WHAT YOU WILL DO -
The required answer is a copy of each line in the entries below that includes "https".
*****
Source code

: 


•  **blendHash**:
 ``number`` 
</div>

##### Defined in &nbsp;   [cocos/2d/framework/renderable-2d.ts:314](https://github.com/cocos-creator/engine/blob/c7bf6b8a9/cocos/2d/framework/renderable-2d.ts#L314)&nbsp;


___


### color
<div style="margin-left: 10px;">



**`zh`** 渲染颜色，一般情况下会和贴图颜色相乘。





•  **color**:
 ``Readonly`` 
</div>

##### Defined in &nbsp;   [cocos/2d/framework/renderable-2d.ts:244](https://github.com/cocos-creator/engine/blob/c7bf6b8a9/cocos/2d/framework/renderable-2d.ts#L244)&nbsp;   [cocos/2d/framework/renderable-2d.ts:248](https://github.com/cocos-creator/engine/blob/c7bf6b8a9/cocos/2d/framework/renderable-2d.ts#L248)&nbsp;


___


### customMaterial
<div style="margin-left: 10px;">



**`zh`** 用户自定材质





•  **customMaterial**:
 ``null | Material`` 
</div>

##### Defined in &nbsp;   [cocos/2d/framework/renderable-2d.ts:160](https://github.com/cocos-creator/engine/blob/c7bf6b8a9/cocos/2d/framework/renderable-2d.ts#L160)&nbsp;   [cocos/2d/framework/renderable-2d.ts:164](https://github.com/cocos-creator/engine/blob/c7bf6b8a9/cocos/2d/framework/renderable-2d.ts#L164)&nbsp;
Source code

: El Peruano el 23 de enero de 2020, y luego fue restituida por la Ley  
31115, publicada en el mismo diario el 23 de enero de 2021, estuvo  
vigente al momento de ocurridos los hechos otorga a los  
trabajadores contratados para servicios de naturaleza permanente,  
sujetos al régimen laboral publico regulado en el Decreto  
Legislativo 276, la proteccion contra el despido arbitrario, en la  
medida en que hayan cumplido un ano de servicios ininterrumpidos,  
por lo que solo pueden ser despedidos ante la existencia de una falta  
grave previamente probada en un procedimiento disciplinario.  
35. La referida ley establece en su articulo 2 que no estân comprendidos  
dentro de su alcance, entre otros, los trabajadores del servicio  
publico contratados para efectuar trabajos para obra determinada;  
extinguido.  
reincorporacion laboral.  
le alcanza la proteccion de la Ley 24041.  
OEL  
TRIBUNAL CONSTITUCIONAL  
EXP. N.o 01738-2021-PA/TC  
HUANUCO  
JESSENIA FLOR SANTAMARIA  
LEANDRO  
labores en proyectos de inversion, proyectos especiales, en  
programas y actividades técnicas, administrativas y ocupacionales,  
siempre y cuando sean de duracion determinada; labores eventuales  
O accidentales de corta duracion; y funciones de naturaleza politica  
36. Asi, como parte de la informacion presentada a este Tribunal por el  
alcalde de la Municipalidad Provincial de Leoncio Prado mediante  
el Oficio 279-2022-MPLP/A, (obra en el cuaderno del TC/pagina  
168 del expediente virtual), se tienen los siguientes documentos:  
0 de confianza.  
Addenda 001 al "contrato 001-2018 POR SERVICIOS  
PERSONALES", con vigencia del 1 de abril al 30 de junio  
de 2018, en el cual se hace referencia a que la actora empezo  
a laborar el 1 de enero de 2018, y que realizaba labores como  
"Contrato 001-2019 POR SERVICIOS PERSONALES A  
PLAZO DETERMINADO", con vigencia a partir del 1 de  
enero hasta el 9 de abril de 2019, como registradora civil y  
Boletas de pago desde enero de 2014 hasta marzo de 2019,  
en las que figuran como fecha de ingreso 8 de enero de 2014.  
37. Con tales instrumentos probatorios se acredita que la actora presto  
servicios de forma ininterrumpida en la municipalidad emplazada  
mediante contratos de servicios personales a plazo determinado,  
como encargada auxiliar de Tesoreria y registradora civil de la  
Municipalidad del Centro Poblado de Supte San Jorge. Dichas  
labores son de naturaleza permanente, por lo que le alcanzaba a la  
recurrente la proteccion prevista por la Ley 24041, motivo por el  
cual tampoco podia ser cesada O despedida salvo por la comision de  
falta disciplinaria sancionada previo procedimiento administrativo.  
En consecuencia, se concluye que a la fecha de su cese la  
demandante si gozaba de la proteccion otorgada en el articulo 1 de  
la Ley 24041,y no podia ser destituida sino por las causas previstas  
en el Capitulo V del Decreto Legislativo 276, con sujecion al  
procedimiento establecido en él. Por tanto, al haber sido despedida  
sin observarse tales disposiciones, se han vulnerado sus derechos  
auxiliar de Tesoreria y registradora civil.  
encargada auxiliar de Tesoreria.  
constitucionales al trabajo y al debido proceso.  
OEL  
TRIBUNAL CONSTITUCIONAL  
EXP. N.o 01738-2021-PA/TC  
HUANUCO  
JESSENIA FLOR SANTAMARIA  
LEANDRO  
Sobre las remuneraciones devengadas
*****
EXERCISE OUTPUT -
##### Defined in &nbsp;   [cocos/2d/framework/renderable-2d.ts:314](https://github.com/cocos-creator/engine/blob/c7bf6b8a9/cocos/2d/framework/renderable-2d.ts#L314)&nbsp;
##### Defined in &nbsp;   [cocos/2d/framework/renderable-2d.ts:244](https://github.com/cocos-creator/engine/blob/c7bf6b8a9/cocos/2d/framework/renderable-2d.ts#L244)&nbsp;   [cocos/2d/framework/renderable-2d.ts:248](https://github.com/cocos-creator/engine/blob/c7bf6b8a9/cocos/2d/framework/renderable-2d.ts#L248)&nbsp;
##### Defined in &nbsp;   [cocos/2d/framework/renderable-2d.ts:160](https://github.com/cocos-creator/engine/blob/c7bf6b8a9/cocos/2d/framework/renderable-2d.ts#L160)&nbsp;   [cocos/2d/framework/renderable-2d.ts:164](https://github.com/cocos-creator/engine/blob/c7bf6b8a9/cocos/2d/framework/renderable-2d.ts#L164)&nbsp;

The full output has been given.